Peter Tannian: I to believe all the lies I'd hear, I'd be a racked man by this.

Mrs. Broderick: What I say now is as true as if you were on the other side of me. I suppose now the priest is come home there'll be no delay getting the license.

Hyacinth Halvey: It is not so settled as that.

Mrs. Broderick: Why wouldn't it be settled and it being told at Mrs. Delane's and through the whole world?

Peter Tannian: She should be a steady wife for him—a fortied girl.

Shawn Early: A very good fortune in the bank they are saying she has, and she having crossed the ocean twice to America.

Hartley Fallen: It's as good for him to have a woman will keep the door open before him and his victuals ready and a quiet tongue in her head. Not like that little Tartar of my own.

Mrs. Broderick. And an educated woman along with that. A man of his sort, going to be Clerk of the Union and to be taken up with books and papers, it's likely he'd die in a week, he to marry a dunce.

Bartley Fallon: So it's likely he would.

Mrs. Broderick: A little shop they are saying she will take, for to open a flour store, and you to be keeping the accounts, the way you would not spend any waste time.

Hyacinth Halvey: I have no mind to be settling myself down yet a while. I might maybe take a ramble here or there. There's many of my comrades in the States.

Mrs. Broderick: To go away from Cloon, is it? And why would you think to do that, and the whole town the same as a father and mother to you? Sure, the sergeant would live and die with you, and there are no two from this to Galway as great as yourself and the priest. To see you coming up the street, and your Dublin top-coat around you, there are some would give you a salute the same nearly as the Bishop.
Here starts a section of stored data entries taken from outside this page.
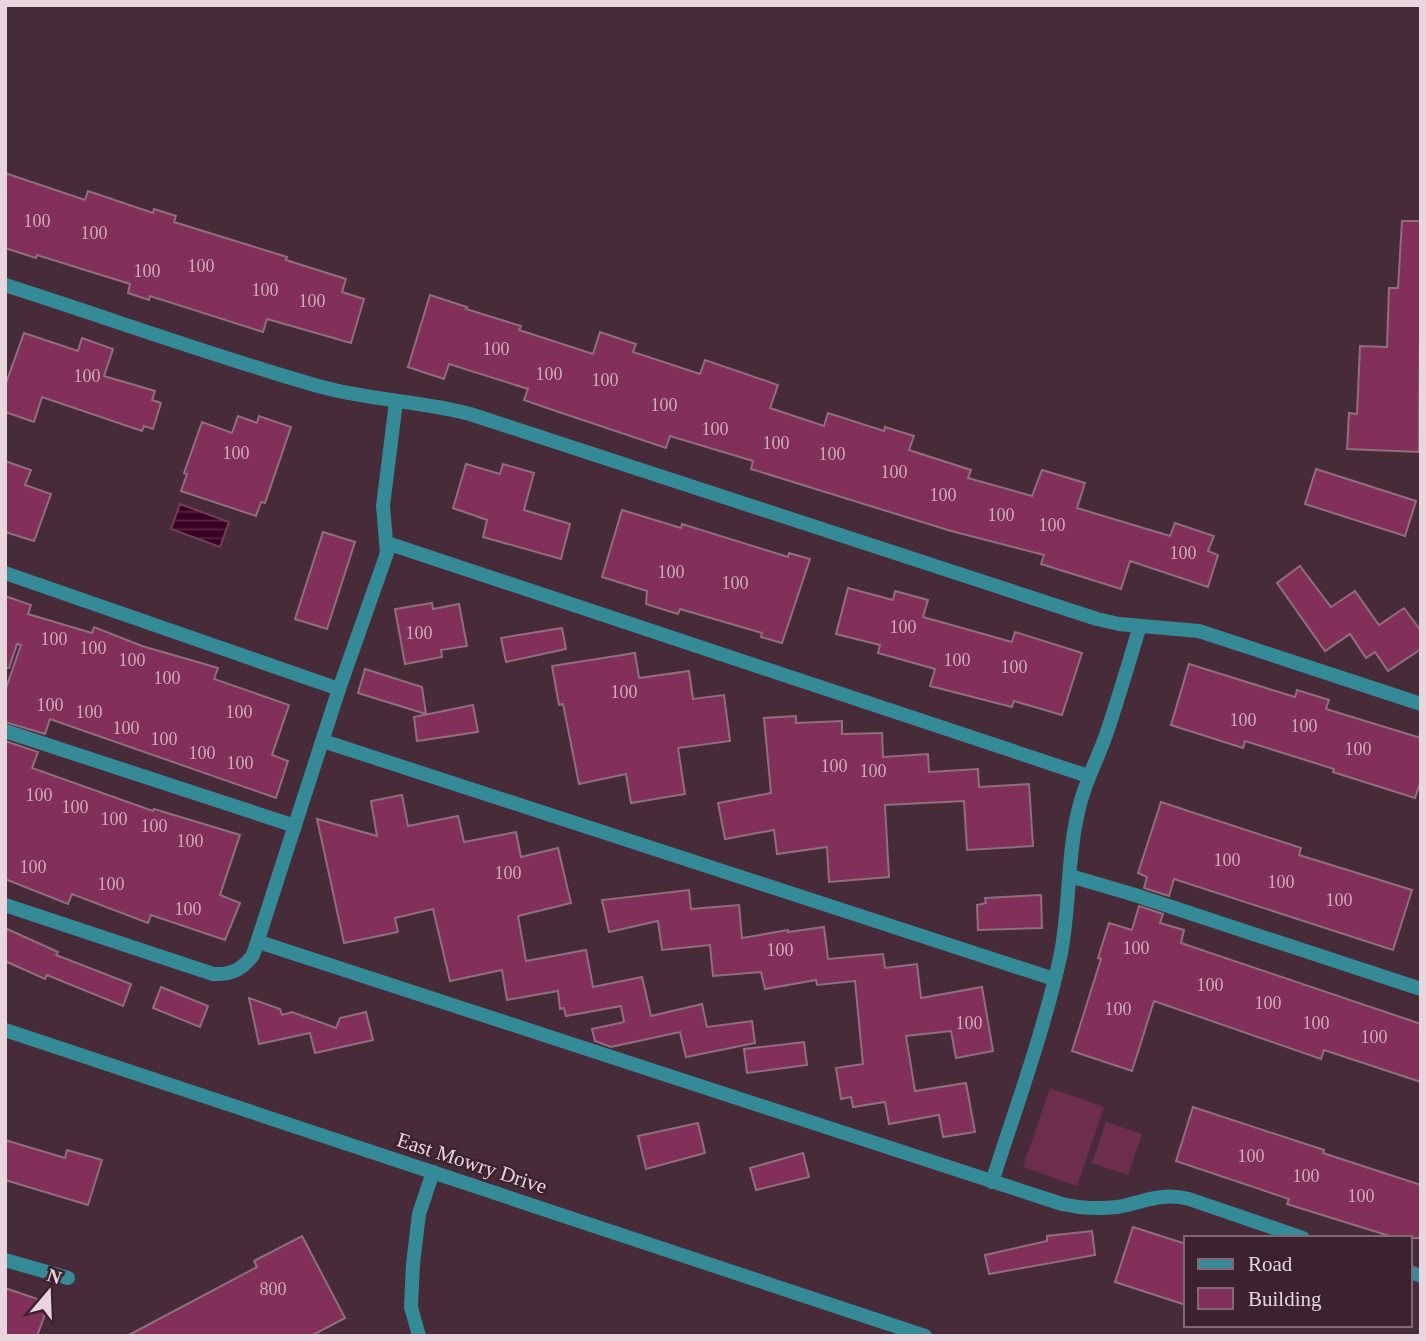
<svg xmlns="http://www.w3.org/2000/svg" width="1426" height="1341" viewBox="0 0 1426 1341" font-family="Georgia,serif">
  <style>
    .pitch { fill: #6d2e4d }
    .water { fill: url(#water-rules); stroke: #6e4059; stroke-width: 2 }
    .building { fill: #822f5a; stroke: #906f7d; stroke-width: 2 }
    .lines { fill: none; stroke-linecap: round; stroke-linejoin: round }
    .minor { stroke: #348b97; stroke-width: 14 }
    .tertiary { stroke: #348b97; stroke-width: 14 }
    .labels { text-anchor: middle; dominant-baseline: central; stroke-width: 5; stroke-linejoin: round; paint-order: stroke }
    .number-label { font-size: 18px; fill: #ceacbc }
    .street-label { font-size: 21px; fill: #e8d5dd; stroke: #3c212e }
  </style>
  <defs>
    <pattern id="water-rules" width="6" height="5" patternUnits="userSpaceOnUse" patternTransform="scale(1.75)"><rect width="6" height="5" fill="#390021"/><path d="M0 2.5h6" fill="none" stroke="#562441"/></pattern>
  </defs>
  <rect width="100%" height="100%" fill="#472b38"/>
  <g class="pitch">
    <polygon points="1050,1088 1104,1107 1077,1186 1023,1167"/>
    <polygon points="1106,1122 1142,1134 1128,1175 1092,1163"/>
  </g>
  <polygon class="water" points="180,504 229,522 220,547 171,529"/>
  <g class="building">
    <polygon points="5,173 85,200 88,191 153,213 154,209 176,216 174,222 287,257 286,260 346,279 342,292 364,299 351,343 267,319 263,332 150,296 149,300 128,293 130,284 37,255 36,258 5,248"/>
    <polygon points="1402,221 1421,221 1419,452 1347,449 1349,413 1357,414 1360,346 1387,347 1389,288 1398,288"/>
    <polygon points="430,295 467,307 466,309 521,326 519,330 593,354 600,332 636,344 633,352 700,374 705,360 778,385 770,408 824,426 828,413 884,431 885,427 914,436 909,450 971,470 968,478 1032,496 1042,470 1085,483 1077,508 1170,536 1175,523 1214,536 1208,551 1218,555 1208,587 1130,561 1121,589 1041,564 1044,555 951,531 751,469 753,461 670,436 666,448 544,407 524,400 528,389 449,364 444,379 408,367"/>
    <polygon points="24,333 78,351 82,338 113,349 104,376 155,391 152,400 161,403 153,429 144,426 142,431 42,397 34,422 5,412 5,386"/>
    <polygon points="238,416 257,423 259,416 291,427 265,503 261,502 256,516 181,491 187,474 184,473 202,422 232,433"/>
    <polygon points="5,461 31,470 25,485 51,494 34,541 5,532"/>
    <polygon points="466,464 500,474 503,464 534,473 524,510 570,524 561,559 483,537 487,520 453,508"/>
    <polygon points="1316,469 1416,501 1405,536 1305,504"/>
    <polygon points="622,510 681,528 682,524 788,557 789,553 810,559 782,643 761,637 762,633 680,609 678,614 646,604 647,591 602,577"/>
    <polygon points="323,532 355,542 327,629 295,619"/>
    <polygon points="1300,566 1331,607 1355,591 1379,625 1404,608 1421,631 1421,649 1388,671 1375,652 1366,658 1350,634 1325,651 1277,583"/>
    <polygon points="848,588 893,600 895,591 928,600 923,617 1012,642 1015,632 1082,653 1062,715 1014,701 1012,707 930,686 935,669 878,653 880,645 836,634"/>
    <polygon points="5,596 31,605 28,614 92,633 94,627 142,646 218,668 214,679 289,705 272,755 288,761 276,798 50,719 45,734 5,722 5,691 21,645 17,644 9,668 5,668"/>
    <polygon points="432,603 433,609 459,604 467,646 441,650 442,657 405,664 395,609"/>
    <polygon points="562,628 566,649 506,662 501,638"/>
    <polygon points="635,653 639,678 689,671 693,699 724,695 730,741 678,748 685,794 631,803 626,774 579,784 563,704 559,705 552,666"/>
    <polygon points="1189,664 1295,697 1297,690 1329,700 1326,709 1421,738 1421,780 1415,798 1333,772 1334,769 1245,741 1243,748 1171,725"/>
    <polygon points="365,669 422,687 426,714 358,693"/>
    <polygon points="473,705 478,732 417,741 414,717"/>
    <polygon points="796,716 796,723 842,721 842,734 882,733 883,757 928,754 929,772 978,769 979,787 1029,784 1033,846 967,850 964,801 885,805 889,877 829,882 827,847 777,854 774,830 725,839 718,803 771,793 764,718"/>
    <polygon points="5,741 38,752 32,768 153,811 154,809 240,835 220,895 240,903 225,940 151,915 148,923 72,894 68,904 5,879"/>
    <polygon points="402,795 408,826 458,816 464,842 516,832 521,857 558,848 571,903 518,916 526,961 586,950 593,987 642,977 651,1016 702,1004 707,1027 752,1021 755,1043 686,1057 680,1032 611,1047 595,1041 592,1029 624,1022 621,1006 566,1016 564,1008 560,1009 558,991 507,1000 502,970 450,981 433,909 395,918 398,932 344,943 317,819 377,836 371,801"/>
    <polygon points="1161,802 1301,848 1299,855 1412,890 1393,950 1174,879 1169,896 1144,888 1147,877 1138,873"/>
    <polygon points="689,890 691,909 739,905 742,938 788,930 788,932 824,927 828,959 883,954 885,968 917,964 921,998 982,987 993,1051 956,1058 951,1031 906,1036 915,1091 966,1083 975,1132 943,1137 939,1115 889,1124 885,1102 853,1107 851,1097 841,1099 836,1068 863,1064 855,981 817,985 816,980 765,989 761,972 713,976 710,945 662,950 658,921 609,932 602,900"/>
    <polygon points="1041,895 1042,928 978,930 977,905 986,903 985,898"/>
    <polygon points="1139,906 1163,914 1160,923 1184,930 1181,943 1421,1024 1421,1082 1324,1050 1321,1059 1154,1001 1132,1071 1072,1051 1101,959 1098,958 1109,923 1132,930"/>
    <polygon points="5,928 58,952 56,955 131,984 123,1006 47,975 45,979 5,961"/>
    <polygon points="161,987 208,1006 200,1027 153,1008"/>
    <polygon points="249,998 280,1009 282,1015 292,1012 336,1028 340,1018 366,1012 373,1040 315,1053 310,1033 259,1044"/>
    <polygon points="804,1042 807,1065 747,1073 744,1049"/>
    <polygon points="1193,1107 1324,1150 1323,1153 1421,1185 1421,1238 1396,1238 1287,1204 1289,1199 1176,1161"/>
    <polygon points="698,1123 705,1153 646,1169 638,1136"/>
    <polygon points="5,1140 65,1158 67,1150 102,1160 88,1205 5,1180"/>
    <polygon points="803,1153 809,1177 756,1190 750,1168"/>
    <polygon points="1133,1227 1186,1244 1186,1305 1115,1282"/>
    <polygon points="1092,1231 1095,1255 989,1274 985,1255 1047,1241 1047,1236"/>
    <polygon points="302,1236 345,1318 311,1336 127,1336 257,1267 254,1261"/>
    <polygon points="5,1288 49,1303 37,1336 5,1336"/>
  </g>
  <g class="lines">
    <g class="minor">
      <path d="M5 285C109 318 213 356 318 386 368 400 420 401 470 414L1097 619 1119 624 1199 631 1421 704"/>
      <polyline points="387,543 1088,776"/>
      <polyline points="5,573 339,689"/>
      <polyline points="5,731 295,826"/>
      <polyline points="323,741 1054,979"/>
      <polyline points="1070,876 1135,895 1421,989"/>
      <path d="M5 905 213 974C231 975 242 970 253 955L339 689 387 553 383 506 396 402"/>
      <path d="M259 942 1062 1204C1080 1208 1099 1209 1117 1207 1144 1202 1161 1192 1189 1199L1303 1238"/>
      <path d="M992 1182C1016 1107 1044 1031 1061 953 1070 906 1067 858 1078 812 1084 783 1098 759 1107 732 1119 697 1129 661 1140 626"/>
      <polyline points="5,1260 68,1278"/>
      <polyline points="1410,1272 1421,1276"/>
      <polyline points="419,1336 411,1307 413,1264 419,1214 433,1172"/>
    </g>
    <polyline class="tertiary" points="5,1030 925,1336"/>
  </g>
  <g class="labels">
    <g class="number-label">
      <text x="37" y="221">100</text>
      <text x="94" y="233">100</text>
      <text x="201" y="266">100</text>
      <text x="147" y="271">100</text>
      <text x="265" y="290">100</text>
      <text x="312" y="301">100</text>
      <text x="496" y="349">100</text>
      <text x="549" y="374">100</text>
      <text x="87" y="376">100</text>
      <text x="605" y="380">100</text>
      <text x="664" y="405">100</text>
      <text x="715" y="429">100</text>
      <text x="776" y="443">100</text>
      <text x="236" y="453">100</text>
      <text x="832" y="454">100</text>
      <text x="894" y="472">100</text>
      <text x="943" y="495">100</text>
      <text x="1001" y="515">100</text>
      <text x="1052" y="525">100</text>
      <text x="1183" y="553">100</text>
      <text x="671" y="572">100</text>
      <text x="735" y="583">100</text>
      <text x="903" y="627">100</text>
      <text x="419" y="633">100</text>
      <text x="54" y="639">100</text>
      <text x="93" y="648">100</text>
      <text x="132" y="660">100</text>
      <text x="957" y="660">100</text>
      <text x="1014" y="667">100</text>
      <text x="167" y="678">100</text>
      <text x="624" y="692">100</text>
      <text x="50" y="705">100</text>
      <text x="89" y="712">100</text>
      <text x="239" y="712">100</text>
      <text x="1243" y="720">100</text>
      <text x="1304" y="726">100</text>
      <text x="126" y="728">100</text>
      <text x="164" y="739">100</text>
      <text x="1358" y="749">100</text>
      <text x="202" y="753">100</text>
      <text x="240" y="763">100</text>
      <text x="834" y="766">100</text>
      <text x="873" y="771">100</text>
      <text x="39" y="795">100</text>
      <text x="75" y="807">100</text>
      <text x="114" y="819">100</text>
      <text x="154" y="826">100</text>
      <text x="190" y="841">100</text>
      <text x="1227" y="860">100</text>
      <text x="33" y="867">100</text>
      <text x="508" y="873">100</text>
      <text x="1281" y="882">100</text>
      <text x="111" y="884">100</text>
      <text x="1339" y="900">100</text>
      <text x="188" y="909">100</text>
      <text x="1136" y="948">100</text>
      <text x="780" y="950">100</text>
      <text x="1210" y="985">100</text>
      <text x="1268" y="1003">100</text>
      <text x="1118" y="1009">100</text>
      <text x="969" y="1023">100</text>
      <text x="1316" y="1023">100</text>
      <text x="1374" y="1037">100</text>
      <text x="1251" y="1156">100</text>
      <text x="1306" y="1176">100</text>
      <text x="1361" y="1196">100</text>
      <text x="273" y="1289">800</text>
    </g>
    <g class="street-label">
      <text transform="translate(472 1163) rotate(18)">East Mowry Drive</text>
    </g>
  </g>
  <rect width="1426" height="1341" fill="none" stroke="#e8d5dd" stroke-width="14"/>
  <rect x="1184" y="1236" width="228" height="91" fill="#3c212e" stroke="#816974" stroke-width="2"/>
  <rect x="1198" y="1259" width="35" height="10" fill="#348b97" stroke="#816974" stroke-width="2"/>
  <text x="1248" y="1271" font-size="21" fill="#e8d5dd">Road</text>
  <rect x="1198" y="1288" width="35" height="21" fill="#822f5a" stroke="#816974" stroke-width="2"/>
  <text x="1248" y="1306" font-size="21" fill="#e8d5dd">Building</text>
  <g transform="translate(49 1292) rotate(19)" stroke="#3c212e" stroke-width="5" paint-order="stroke">
  <path d="M0-5L12 26L0 18L-12 26Z" fill="#e8d5dd"/>
  <text y="-10" font-size="19" font-weight="bold" text-anchor="middle" fill="#e8d5dd">N</text>
  </g>
</svg>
Peter Tannian: They wouldn't do that maybe and they hearing things as I heard them.

Hyacinth Halvey: What things?

Peter Tannian: There was a herd passing through from Carrow. It is what I heard him saying———

Mrs. Broderick: You heard nothing of Mr. Halvey, but what is worthy of him. But that's the way always. The most thing a man does, the less he will get for it after.

Peter Tannian: A grand place in Carrow I suppose you had?

Hyacinth Halvey: I had plenty of places. Giving out proclamations—attending waterworks——.

Mrs. Broderick: It is well fitted for any place he is, and all that was written around him and he coming into Cloon.

Peter Tannian: Writing is easy.

Mrs. Broderick: Look at him since he was here, this twelvemonth back, that he never went into a dance-house or stood at a cross-road, and never lost a half-an-hour with drink. Made no blunder, made no rumours. Whatever could be said of his worth, it could not be too well said.

Hyacinth Halvey: Do you think now, ma'am, would it be any harm I to go spend a day or maybe two days out of this—I to go on the train——.

Miss Joyce: (At door, coming in backwards.) Go back now, go back! Don't be following after me in through the door! Is Mr. Halvey there? Don't let her come following me, Mr. Halvey!

Hyacinth Halvey: Who is it is in it?

(Sound of discordant singing outside.)

Miss Joyce: Cracked Mary it is, that is after coming back this day from the asylum.

Hyacinth Halvey: I never saw her, I think.

Shawn Early: The creature, she was light this long while and not good in the head, and at the last lunacy came on her and she was tied and bound. Sometimes singing and dancing she does be, and sometimes troublesome.